Strategies to improve the delivery of Lf or Lf-derived peptides to the bone. Hydrogels have been used in preclinical models of critical-sized bone defects (mimicking non-unions) as sustained-release formulations to deliver high amounts of Lf to bones. In these models, Lf has been used for local delivery of Lf as implants at the site of the bone defect. This approach ensures Lf’s sustained release, which can stimulate bone regeneration and repair. In addition, systemic delivery of Lf through hydrogels has also been explored. In this case, hydrogels containing Lf are injected into the bloodstream, allowing for the controlled release of Lf over time.

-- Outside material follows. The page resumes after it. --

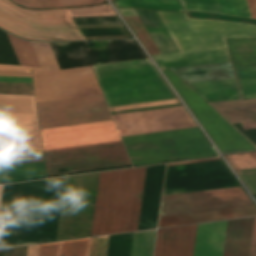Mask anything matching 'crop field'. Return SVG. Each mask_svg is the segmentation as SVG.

These approaches have shown promising results in promoting bone regeneration in critical-sized bone defects. Image is made using the Biorender Software.

Figure 4

The schematic diagram shows the effects of Lf in bone remodeling. The bone remodeling cycle comprises several stages, including quiescence, activation & resorption, reversal, and formation. In the activation & resorption stage, osteoclasts are recruited to the bone surface and resorb the old bone. In the reversal stage, osteoblasts are recruited to the bone surface to begin the process of new bone formation. The final stage involves the production of new bone matrix by osteoblasts, which undergoes mineralization. In the normal bone remodeling cycle, there is a balance between bone resorption and bone formation such that the amount of bone that is resorbed is replaced by an equal amount of new bone formation, resulting in the maintenance of a constant bone mass. In osteoporosis, there is an imbalance between bone resorption and formation because osteoclast activity is increased. In contrast, osteoblast activity is decreased, resulting in decreased bone mass and an increased risk of fractures. Lf acts at the activation & resorption phases by the mechanisms described in Figure 2 to inhibit bone resorption. Lf also acts at the reversal and formation stages to stimulate bone formation by the mechanisms described in Figure 1 . By these mechanisms, Lf corrects the remodeling cycle and restores bone mass. Osteioid, unmineralized bone matrix; osteon, mineralized bone matrix. Image is made using the Biorender Software.